● **WHAT THE EXERCISE ASKS**
Retype the following lines word for word, leaving out the pictures.
------------------------------------------------------------
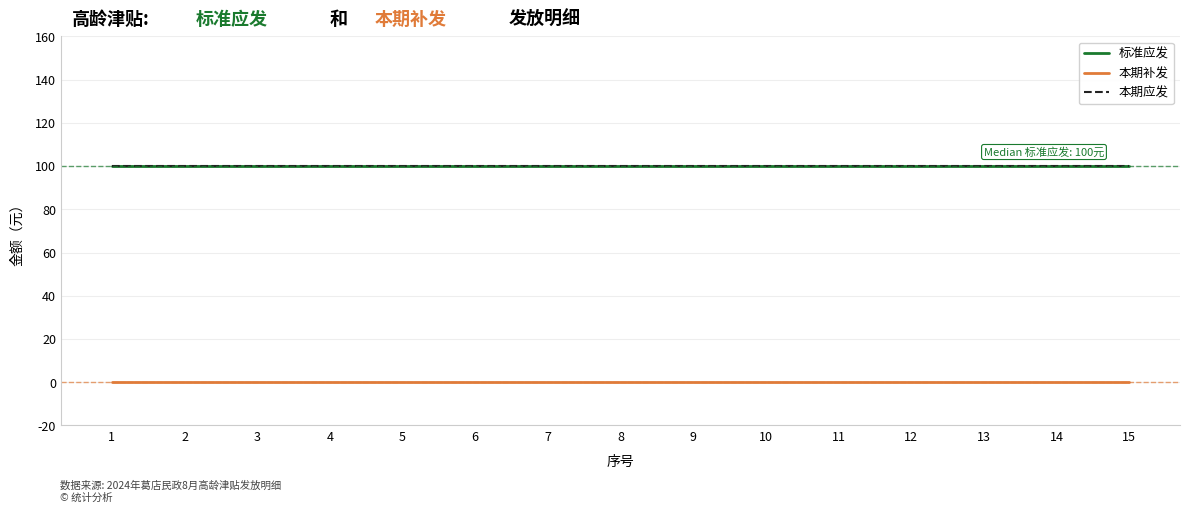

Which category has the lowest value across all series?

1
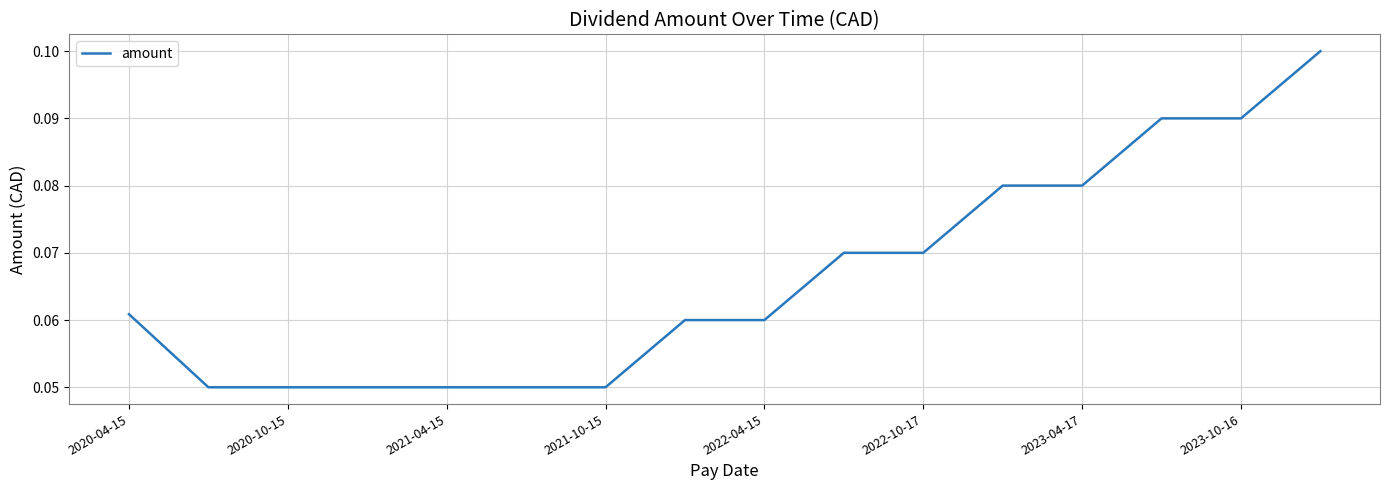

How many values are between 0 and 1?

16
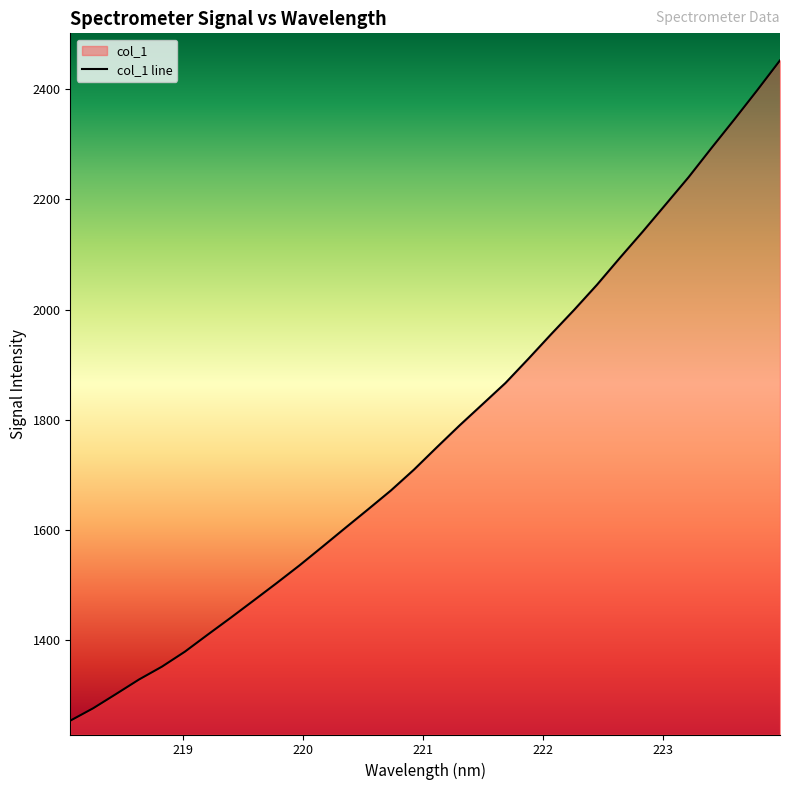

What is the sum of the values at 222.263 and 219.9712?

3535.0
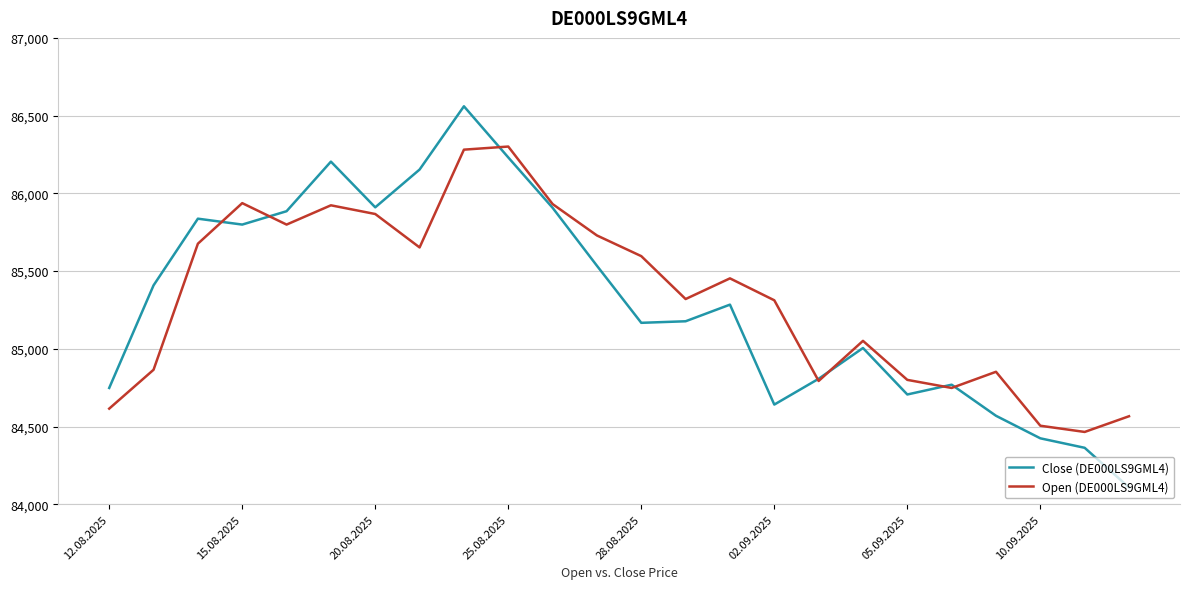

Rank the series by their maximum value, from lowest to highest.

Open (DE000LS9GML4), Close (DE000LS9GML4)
------------------------------------------------------------
● **EXERCISE RESULT**
Which category has the lowest value across all series?

1

How many values are between 0 and 1?

16

What is the sum of the values at 222.263 and 219.9712?

3535.0

Rank the series by their maximum value, from lowest to highest.

Open (DE000LS9GML4), Close (DE000LS9GML4)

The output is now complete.